• **Data to examine**
-*-
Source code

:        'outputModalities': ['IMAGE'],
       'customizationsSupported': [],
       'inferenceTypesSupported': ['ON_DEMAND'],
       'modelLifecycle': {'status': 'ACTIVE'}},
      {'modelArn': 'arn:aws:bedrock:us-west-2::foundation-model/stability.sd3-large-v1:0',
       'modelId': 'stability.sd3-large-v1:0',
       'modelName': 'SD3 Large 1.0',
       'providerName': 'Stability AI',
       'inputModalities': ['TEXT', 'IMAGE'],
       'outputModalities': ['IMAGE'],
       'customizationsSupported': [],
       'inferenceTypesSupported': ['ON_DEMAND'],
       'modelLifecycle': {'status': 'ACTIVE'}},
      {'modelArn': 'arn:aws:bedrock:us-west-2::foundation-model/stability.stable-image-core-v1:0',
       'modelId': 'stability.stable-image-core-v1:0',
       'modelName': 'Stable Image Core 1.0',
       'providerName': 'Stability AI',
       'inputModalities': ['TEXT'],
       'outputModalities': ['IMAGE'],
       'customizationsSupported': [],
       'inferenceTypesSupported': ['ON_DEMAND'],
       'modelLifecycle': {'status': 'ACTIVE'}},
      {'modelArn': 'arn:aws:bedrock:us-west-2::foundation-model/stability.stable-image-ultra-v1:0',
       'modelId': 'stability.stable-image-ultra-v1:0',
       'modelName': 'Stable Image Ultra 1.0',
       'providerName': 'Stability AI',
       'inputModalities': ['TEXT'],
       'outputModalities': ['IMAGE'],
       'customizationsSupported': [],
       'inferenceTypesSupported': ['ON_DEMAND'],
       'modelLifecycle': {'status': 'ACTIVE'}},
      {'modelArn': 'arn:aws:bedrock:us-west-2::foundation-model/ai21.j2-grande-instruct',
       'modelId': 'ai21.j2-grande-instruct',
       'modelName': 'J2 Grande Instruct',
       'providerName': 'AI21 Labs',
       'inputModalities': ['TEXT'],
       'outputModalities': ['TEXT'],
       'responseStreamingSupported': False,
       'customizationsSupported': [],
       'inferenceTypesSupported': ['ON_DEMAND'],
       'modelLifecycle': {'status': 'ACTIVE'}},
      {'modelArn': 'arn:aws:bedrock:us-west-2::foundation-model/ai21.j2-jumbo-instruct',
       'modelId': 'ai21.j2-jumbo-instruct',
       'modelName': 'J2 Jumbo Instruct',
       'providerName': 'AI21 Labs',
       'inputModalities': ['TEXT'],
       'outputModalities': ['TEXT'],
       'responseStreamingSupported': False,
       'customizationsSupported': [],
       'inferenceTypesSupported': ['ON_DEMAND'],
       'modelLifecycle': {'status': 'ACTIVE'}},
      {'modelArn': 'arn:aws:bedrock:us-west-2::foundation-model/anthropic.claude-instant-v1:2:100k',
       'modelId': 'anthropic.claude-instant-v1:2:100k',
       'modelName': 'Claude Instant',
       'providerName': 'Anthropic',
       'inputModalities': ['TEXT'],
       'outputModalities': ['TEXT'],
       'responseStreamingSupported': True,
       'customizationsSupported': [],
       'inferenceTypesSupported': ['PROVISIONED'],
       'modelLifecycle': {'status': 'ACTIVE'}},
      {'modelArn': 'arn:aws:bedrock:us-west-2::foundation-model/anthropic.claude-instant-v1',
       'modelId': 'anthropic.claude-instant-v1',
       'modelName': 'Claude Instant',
-*-
• **Task objective**
Every entry above must be reproduced word for word.

• **Problem solution**
Source code

:        'outputModalities': ['IMAGE'],
       'customizationsSupported': [],
       'inferenceTypesSupported': ['ON_DEMAND'],
       'modelLifecycle': {'status': 'ACTIVE'}},
      {'modelArn': 'arn:aws:bedrock:us-west-2::foundation-model/stability.sd3-large-v1:0',
       'modelId': 'stability.sd3-large-v1:0',
       'modelName': 'SD3 Large 1.0',
       'providerName': 'Stability AI',
       'inputModalities': ['TEXT', 'IMAGE'],
       'outputModalities': ['IMAGE'],
       'customizationsSupported': [],
       'inferenceTypesSupported': ['ON_DEMAND'],
       'modelLifecycle': {'status': 'ACTIVE'}},
      {'modelArn': 'arn:aws:bedrock:us-west-2::foundation-model/stability.stable-image-core-v1:0',
       'modelId': 'stability.stable-image-core-v1:0',
       'modelName': 'Stable Image Core 1.0',
       'providerName': 'Stability AI',
       'inputModalities': ['TEXT'],
       'outputModalities': ['IMAGE'],
       'customizationsSupported': [],
       'inferenceTypesSupported': ['ON_DEMAND'],
       'modelLifecycle': {'status': 'ACTIVE'}},
      {'modelArn': 'arn:aws:bedrock:us-west-2::foundation-model/stability.stable-image-ultra-v1:0',
       'modelId': 'stability.stable-image-ultra-v1:0',
       'modelName': 'Stable Image Ultra 1.0',
       'providerName': 'Stability AI',
       'inputModalities': ['TEXT'],
       'outputModalities': ['IMAGE'],
       'customizationsSupported': [],
       'inferenceTypesSupported': ['ON_DEMAND'],
       'modelLifecycle': {'status': 'ACTIVE'}},
      {'modelArn': 'arn:aws:bedrock:us-west-2::foundation-model/ai21.j2-grande-instruct',
       'modelId': 'ai21.j2-grande-instruct',
       'modelName': 'J2 Grande Instruct',
       'providerName': 'AI21 Labs',
       'inputModalities': ['TEXT'],
       'outputModalities': ['TEXT'],
       'responseStreamingSupported': False,
       'customizationsSupported': [],
       'inferenceTypesSupported': ['ON_DEMAND'],
       'modelLifecycle': {'status': 'ACTIVE'}},
      {'modelArn': 'arn:aws:bedrock:us-west-2::foundation-model/ai21.j2-jumbo-instruct',
       'modelId': 'ai21.j2-jumbo-instruct',
       'modelName': 'J2 Jumbo Instruct',
       'providerName': 'AI21 Labs',
       'inputModalities': ['TEXT'],
       'outputModalities': ['TEXT'],
       'responseStreamingSupported': False,
       'customizationsSupported': [],
       'inferenceTypesSupported': ['ON_DEMAND'],
       'modelLifecycle': {'status': 'ACTIVE'}},
      {'modelArn': 'arn:aws:bedrock:us-west-2::foundation-model/anthropic.claude-instant-v1:2:100k',
       'modelId': 'anthropic.claude-instant-v1:2:100k',
       'modelName': 'Claude Instant',
       'providerName': 'Anthropic',
       'inputModalities': ['TEXT'],
       'outputModalities': ['TEXT'],
       'responseStreamingSupported': True,
       'customizationsSupported': [],
       'inferenceTypesSupported': ['PROVISIONED'],
       'modelLifecycle': {'status': 'ACTIVE'}},
      {'modelArn': 'arn:aws:bedrock:us-west-2::foundation-model/anthropic.claude-instant-v1',
       'modelId': 'anthropic.claude-instant-v1',
       'modelName': 'Claude Instant',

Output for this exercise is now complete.